Source records
┌──
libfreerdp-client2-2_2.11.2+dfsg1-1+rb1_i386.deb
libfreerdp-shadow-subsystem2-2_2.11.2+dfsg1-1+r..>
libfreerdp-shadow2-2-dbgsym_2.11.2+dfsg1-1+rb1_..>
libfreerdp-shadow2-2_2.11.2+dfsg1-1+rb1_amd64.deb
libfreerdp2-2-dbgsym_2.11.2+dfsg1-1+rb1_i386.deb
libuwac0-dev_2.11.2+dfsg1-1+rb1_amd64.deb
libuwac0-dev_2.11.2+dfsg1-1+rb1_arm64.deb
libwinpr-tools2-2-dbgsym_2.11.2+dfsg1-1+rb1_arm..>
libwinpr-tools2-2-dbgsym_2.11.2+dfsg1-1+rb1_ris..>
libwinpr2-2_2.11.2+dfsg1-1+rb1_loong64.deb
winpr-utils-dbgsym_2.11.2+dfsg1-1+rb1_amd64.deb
└──
REQUIRED ACTION - Reproduce every line of the data above, character for character, keeping the original order.

EXERCISE SOLUTION -
libfreerdp-client2-2_2.11.2+dfsg1-1+rb1_i386.deb
libfreerdp-shadow-subsystem2-2_2.11.2+dfsg1-1+r..>
libfreerdp-shadow2-2-dbgsym_2.11.2+dfsg1-1+rb1_..>
libfreerdp-shadow2-2_2.11.2+dfsg1-1+rb1_amd64.deb
libfreerdp2-2-dbgsym_2.11.2+dfsg1-1+rb1_i386.deb
libuwac0-dev_2.11.2+dfsg1-1+rb1_amd64.deb
libuwac0-dev_2.11.2+dfsg1-1+rb1_arm64.deb
libwinpr-tools2-2-dbgsym_2.11.2+dfsg1-1+rb1_arm..>
libwinpr-tools2-2-dbgsym_2.11.2+dfsg1-1+rb1_ris..>
libwinpr2-2_2.11.2+dfsg1-1+rb1_loong64.deb
winpr-utils-dbgsym_2.11.2+dfsg1-1+rb1_amd64.deb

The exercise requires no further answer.